Машинально держа друг друга за руки и даже не чувствуя этого, они шли, смятые дождем, одинокие, шли прямо в ночь.
И ночь накрыла их, как заботливая мать, и не видя друг друга, они шли, странно сблизившиеся в общем одиночестве, оба маленькие среди этой большой черной ночи, оба затерянные среди огромного чужого мира, и оба со смутной жаждой иной, более отрадной доли.
— Вот эта Мансурова, — помолчав, снова начала Анна, — она говорит, что религия — это условность. Что легко человеку живется от него самого. И все книжки читает, такие нечистые. И сестрам дает. Оттого и мается. Больная. Чахоточная. А все от греха. В нас Бог должен быть, а не гордость. И не любовь…
— Любить хорошо, — произнес Марк. — Казанский говорит, что в любви правда. И от нее светло.
— Я про другую любовь, про ту, что в книжках. Эта дурная. Ты Лизу любишь? — спросила неожиданно Анна, и в голосе ее дрогнуло замешательство. — А ее не надо любить. Она дурная.
— Все дурные, — угрюмо проговорил Марк.
— Она дурная, — упрямо повторила Анна, — сестры и наши не знают, а я знаю. Хромой от нее отказался и назвал ее обидно. Я слышала. И с Глебом они целуются. Не люби ее.
Тело Марка вздрогнуло, как под ударом ножа. Он все еще надеялся, все не верил, а теперь… Впрочем, мука его была остра, но не продолжительна на этот раз. Он уже пережил свою любовь и утопил ее в том смехе, которым осмеяли его сегодня.
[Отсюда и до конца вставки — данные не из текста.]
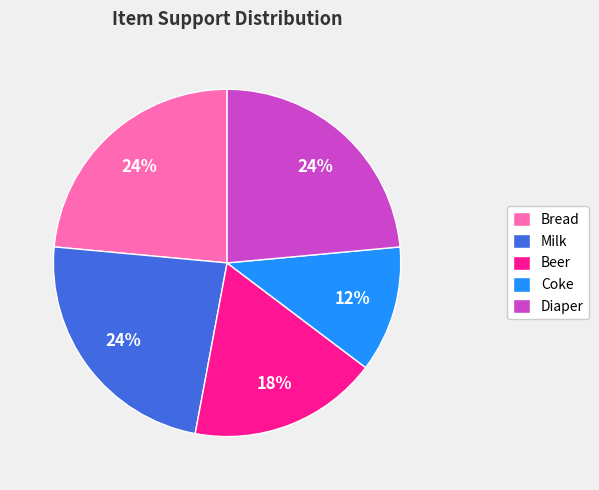

Count the number of slices in the pie.

5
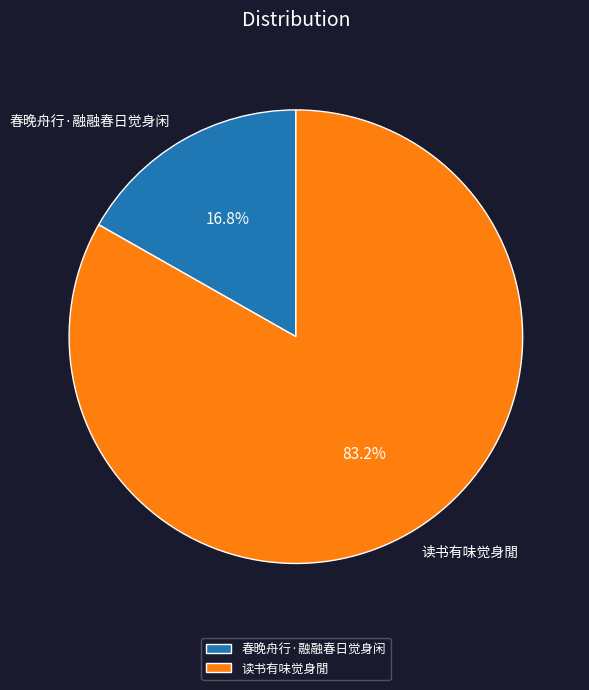

What percentage is the 春晚舟行·融融春日觉身闲 slice, to the nearest percent?

17%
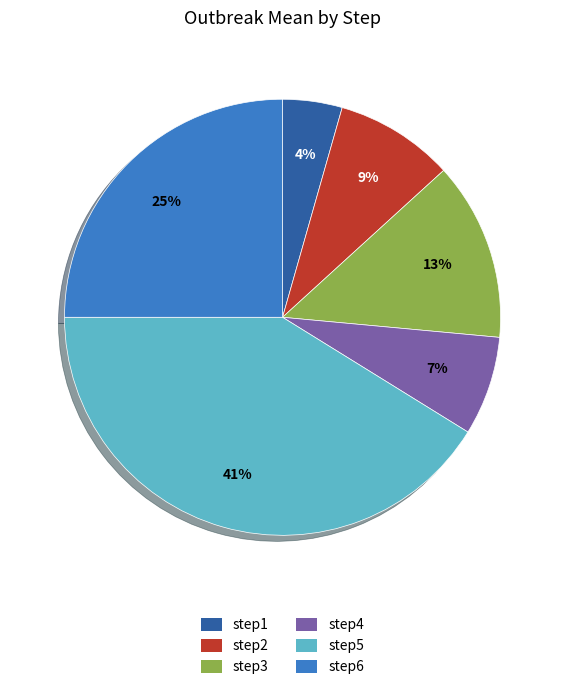

To the nearest percent, what percentage of the pie is step4?

7%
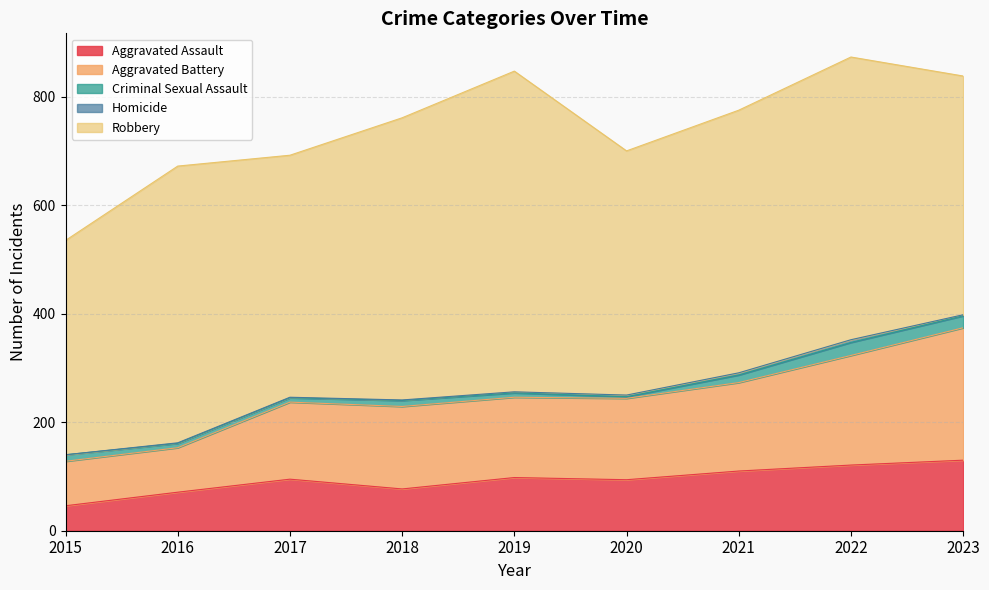

Reading left to right, extract all data points from this chart.

Aggravated Assault: 2015=46	2016=71	2017=95	2018=77	2019=98	2020=94	2021=110	2022=121	2023=130
Aggravated Battery: 2015=82	2016=82	2017=142	2018=152	2019=148	2020=150	2021=163	2022=202	2023=244
Criminal Sexual Assault: 2015=12	2016=8	2017=8	2018=11	2019=8	2020=3	2021=14	2022=24	2023=22
Homicide: 2015=0	2016=1	2017=1	2018=1	2019=2	2020=3	2021=4	2022=5	2023=2
Robbery: 2015=395	2016=510	2017=446	2018=520	2019=591	2020=450	2021=484	2022=521	2023=440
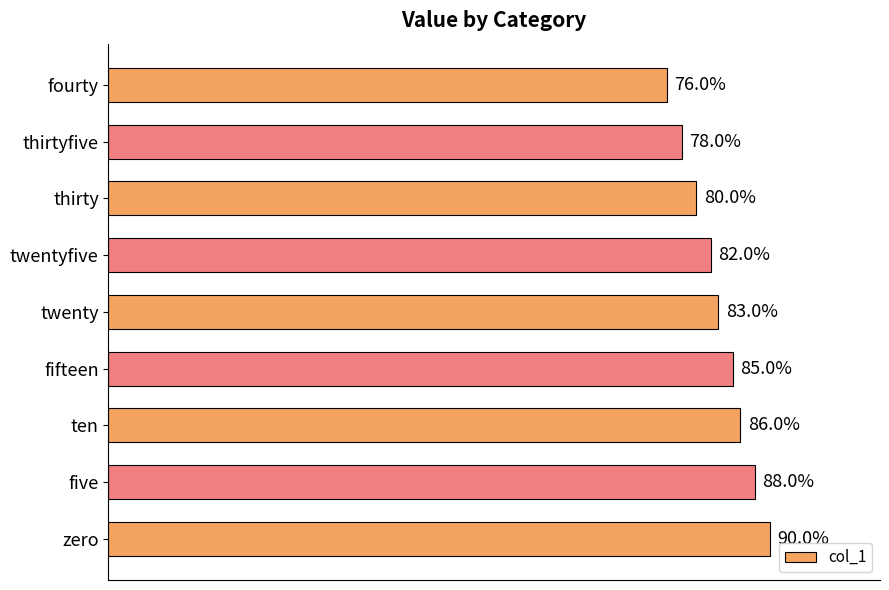

Between ten and twenty, which is larger?

ten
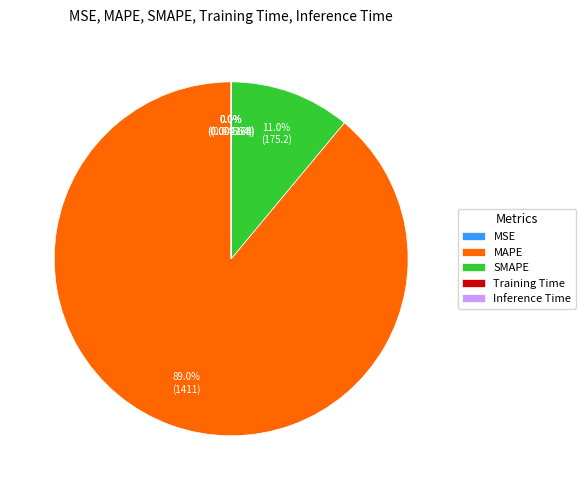

True or false: SMAPE accounts for 11% of the total.

True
Только остались еще боль да зуд и острая жалость к этой любви и к тому, что она была прекрасна и прошла. И этого прекрасного ему было жаль. И вспомнив о том прекрасном, он всколыхнулся и зажегся весь. И щеки его загорелись, когда он подумал о Глебе и Лизе.
И опять они шли молча, каждый поглощенный своими мыслями в одном общем долгом молчании.
Потом Анна снова проговорила:
— Вот придет Казанская! Поднимут икону, и я, даст Бог, исцелюсь. Мне так верится. Я сестрам говорила. Они смеются. А я знаю. А смеются потому, что в них веры нет. А у меня есть. Я молюсь.
Начинало светать. Дорога забелела в медленно тающей мгле. Контуры деревьев таинственно обозначались по ее краям. Ночь уже не казалась такой безысходно темной и тяжелой, как прежде. В ней виднелся просвет. Дождь перестал.